Anyways, the purpose of this article is not to discuss the merits of changing password regularly but to bring to light a new tool released by Mozilla Labs.
Password Age Visualizer is an add-on for Firefox using which you can see how long you've been using your passwords and which ones are due for a change. You'll see all of the passwords you use listed, with the ones over 200 days old highlighted in red. As you continue to change to new passwords and update your password manager, the bars will change back to blue.
Underneath each password is its age in days, and the bar that extends to the right represents how many days have passed since its first use. If the bar is red in color, that password is over 200 days old and should be changed. Additionally, each bar has black "ticks" on it, which represent a point in time that password was used on a new website. Hover over a tick to see the site's name.
The add-on works only if you use Firefox’s password manager to store your passwords.
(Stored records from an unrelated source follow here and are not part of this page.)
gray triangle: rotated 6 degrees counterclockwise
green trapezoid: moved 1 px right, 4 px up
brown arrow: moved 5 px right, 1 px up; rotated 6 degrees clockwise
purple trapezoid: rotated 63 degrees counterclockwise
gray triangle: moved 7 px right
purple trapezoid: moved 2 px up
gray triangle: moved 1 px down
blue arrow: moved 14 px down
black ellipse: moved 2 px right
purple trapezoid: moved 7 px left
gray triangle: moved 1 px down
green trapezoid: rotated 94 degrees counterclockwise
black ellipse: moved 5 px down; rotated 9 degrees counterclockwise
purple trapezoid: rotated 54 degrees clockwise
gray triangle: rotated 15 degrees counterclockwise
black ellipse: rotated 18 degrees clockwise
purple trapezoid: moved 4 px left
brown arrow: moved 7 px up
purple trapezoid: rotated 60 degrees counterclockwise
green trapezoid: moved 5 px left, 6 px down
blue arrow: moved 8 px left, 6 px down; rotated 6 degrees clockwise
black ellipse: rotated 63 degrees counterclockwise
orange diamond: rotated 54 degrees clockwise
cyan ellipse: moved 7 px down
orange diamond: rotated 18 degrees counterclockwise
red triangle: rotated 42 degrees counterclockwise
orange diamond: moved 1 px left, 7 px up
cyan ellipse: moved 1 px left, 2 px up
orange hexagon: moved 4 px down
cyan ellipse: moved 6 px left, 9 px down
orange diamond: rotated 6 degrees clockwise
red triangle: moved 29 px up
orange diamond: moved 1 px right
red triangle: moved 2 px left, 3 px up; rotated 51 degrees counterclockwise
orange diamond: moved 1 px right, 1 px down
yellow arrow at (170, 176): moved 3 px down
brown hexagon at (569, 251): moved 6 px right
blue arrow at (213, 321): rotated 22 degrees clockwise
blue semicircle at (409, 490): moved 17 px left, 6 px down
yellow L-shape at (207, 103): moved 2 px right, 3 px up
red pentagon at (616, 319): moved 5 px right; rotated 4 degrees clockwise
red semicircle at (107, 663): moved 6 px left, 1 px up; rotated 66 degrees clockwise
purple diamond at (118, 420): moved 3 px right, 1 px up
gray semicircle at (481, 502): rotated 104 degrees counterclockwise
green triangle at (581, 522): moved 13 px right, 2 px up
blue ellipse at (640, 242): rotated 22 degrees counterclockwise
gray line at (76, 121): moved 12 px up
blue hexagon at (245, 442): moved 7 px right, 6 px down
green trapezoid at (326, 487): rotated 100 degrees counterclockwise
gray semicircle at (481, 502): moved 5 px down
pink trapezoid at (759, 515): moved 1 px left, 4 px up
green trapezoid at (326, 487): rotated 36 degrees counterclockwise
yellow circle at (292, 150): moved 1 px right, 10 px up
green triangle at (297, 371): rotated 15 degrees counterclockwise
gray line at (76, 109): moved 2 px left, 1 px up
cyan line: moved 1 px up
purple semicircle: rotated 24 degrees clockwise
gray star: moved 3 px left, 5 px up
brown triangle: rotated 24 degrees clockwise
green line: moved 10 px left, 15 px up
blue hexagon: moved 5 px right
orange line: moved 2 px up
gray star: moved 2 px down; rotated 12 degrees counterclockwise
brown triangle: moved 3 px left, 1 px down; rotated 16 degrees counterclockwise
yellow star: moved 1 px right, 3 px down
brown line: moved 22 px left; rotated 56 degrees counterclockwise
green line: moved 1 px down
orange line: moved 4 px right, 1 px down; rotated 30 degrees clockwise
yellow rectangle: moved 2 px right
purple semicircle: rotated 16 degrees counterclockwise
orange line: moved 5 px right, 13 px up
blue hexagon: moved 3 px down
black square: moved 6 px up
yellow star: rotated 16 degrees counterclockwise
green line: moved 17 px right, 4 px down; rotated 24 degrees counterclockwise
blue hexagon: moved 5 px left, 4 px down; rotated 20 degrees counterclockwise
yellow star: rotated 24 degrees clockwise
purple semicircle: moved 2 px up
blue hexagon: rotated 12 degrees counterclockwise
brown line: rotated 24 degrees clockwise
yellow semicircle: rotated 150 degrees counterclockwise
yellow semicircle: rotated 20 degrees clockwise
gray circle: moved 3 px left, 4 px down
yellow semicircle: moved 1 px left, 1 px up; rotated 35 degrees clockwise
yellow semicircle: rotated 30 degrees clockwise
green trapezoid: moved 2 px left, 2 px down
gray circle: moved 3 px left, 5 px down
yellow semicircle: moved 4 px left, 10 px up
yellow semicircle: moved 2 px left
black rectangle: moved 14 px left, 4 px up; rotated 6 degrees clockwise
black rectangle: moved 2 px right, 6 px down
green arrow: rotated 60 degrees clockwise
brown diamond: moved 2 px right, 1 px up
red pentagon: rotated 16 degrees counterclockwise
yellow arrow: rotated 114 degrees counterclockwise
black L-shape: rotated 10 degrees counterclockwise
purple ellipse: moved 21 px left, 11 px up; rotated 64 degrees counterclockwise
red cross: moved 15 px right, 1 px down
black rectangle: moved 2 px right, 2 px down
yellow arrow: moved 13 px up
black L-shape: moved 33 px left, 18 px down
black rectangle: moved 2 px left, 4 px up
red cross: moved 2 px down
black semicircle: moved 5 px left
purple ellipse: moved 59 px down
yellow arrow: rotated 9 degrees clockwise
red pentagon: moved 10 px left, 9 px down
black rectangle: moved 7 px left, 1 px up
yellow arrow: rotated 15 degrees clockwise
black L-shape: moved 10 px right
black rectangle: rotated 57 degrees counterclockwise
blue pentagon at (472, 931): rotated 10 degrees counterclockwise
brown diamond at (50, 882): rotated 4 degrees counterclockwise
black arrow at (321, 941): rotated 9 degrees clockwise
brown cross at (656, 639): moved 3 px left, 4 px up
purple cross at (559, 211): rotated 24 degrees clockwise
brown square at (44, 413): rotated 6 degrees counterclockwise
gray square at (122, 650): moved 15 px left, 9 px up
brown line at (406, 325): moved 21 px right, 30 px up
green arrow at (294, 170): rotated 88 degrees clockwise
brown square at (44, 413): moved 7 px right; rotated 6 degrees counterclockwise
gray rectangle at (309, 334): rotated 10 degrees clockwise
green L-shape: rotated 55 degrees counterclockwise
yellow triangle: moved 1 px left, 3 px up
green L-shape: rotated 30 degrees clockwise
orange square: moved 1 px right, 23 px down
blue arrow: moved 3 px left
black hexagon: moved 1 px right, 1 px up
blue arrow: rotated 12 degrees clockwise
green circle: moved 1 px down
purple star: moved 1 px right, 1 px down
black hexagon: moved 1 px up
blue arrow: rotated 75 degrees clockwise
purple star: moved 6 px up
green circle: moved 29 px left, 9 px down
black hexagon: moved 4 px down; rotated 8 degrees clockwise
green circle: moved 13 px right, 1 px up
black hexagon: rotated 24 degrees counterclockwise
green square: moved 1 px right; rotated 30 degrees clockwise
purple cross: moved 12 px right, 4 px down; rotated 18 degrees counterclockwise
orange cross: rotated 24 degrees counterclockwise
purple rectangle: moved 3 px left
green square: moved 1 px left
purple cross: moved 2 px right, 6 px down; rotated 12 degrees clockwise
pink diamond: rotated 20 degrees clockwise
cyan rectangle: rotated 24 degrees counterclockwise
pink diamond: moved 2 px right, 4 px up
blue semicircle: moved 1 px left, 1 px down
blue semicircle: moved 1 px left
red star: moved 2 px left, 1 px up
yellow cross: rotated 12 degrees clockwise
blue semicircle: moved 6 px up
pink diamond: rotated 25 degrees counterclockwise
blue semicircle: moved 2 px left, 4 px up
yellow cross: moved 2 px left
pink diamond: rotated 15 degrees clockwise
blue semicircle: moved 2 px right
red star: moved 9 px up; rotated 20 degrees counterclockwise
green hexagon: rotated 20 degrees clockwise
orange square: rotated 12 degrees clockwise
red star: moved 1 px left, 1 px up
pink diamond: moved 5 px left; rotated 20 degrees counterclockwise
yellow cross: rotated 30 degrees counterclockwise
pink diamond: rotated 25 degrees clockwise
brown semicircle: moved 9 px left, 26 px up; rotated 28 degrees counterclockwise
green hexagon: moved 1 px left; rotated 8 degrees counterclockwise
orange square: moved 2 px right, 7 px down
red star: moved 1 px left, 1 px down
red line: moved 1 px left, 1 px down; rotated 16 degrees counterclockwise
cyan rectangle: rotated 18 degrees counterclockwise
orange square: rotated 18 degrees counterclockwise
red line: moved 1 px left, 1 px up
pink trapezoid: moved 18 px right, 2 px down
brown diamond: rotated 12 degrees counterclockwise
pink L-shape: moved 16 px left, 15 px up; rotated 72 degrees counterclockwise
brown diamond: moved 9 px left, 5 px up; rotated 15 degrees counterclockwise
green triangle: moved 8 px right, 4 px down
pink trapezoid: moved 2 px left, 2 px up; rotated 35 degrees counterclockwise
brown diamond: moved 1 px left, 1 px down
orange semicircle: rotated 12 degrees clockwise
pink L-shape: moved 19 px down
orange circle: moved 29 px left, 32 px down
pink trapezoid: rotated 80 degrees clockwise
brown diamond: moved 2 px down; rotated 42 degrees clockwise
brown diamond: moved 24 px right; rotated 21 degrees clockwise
Since I don’t, I wasn’t able to test it. Personally, I prefer using a password generator that generates passwords on-the-fly based on a master password and the domain name of the website. That way I only have to remember one password and none of my bazillion passwords are written down or saved anywhere on my computer. I feel more secure that way.
Coming back to changing passwords, it’s far more important to choose a good password in the first place than to change it later.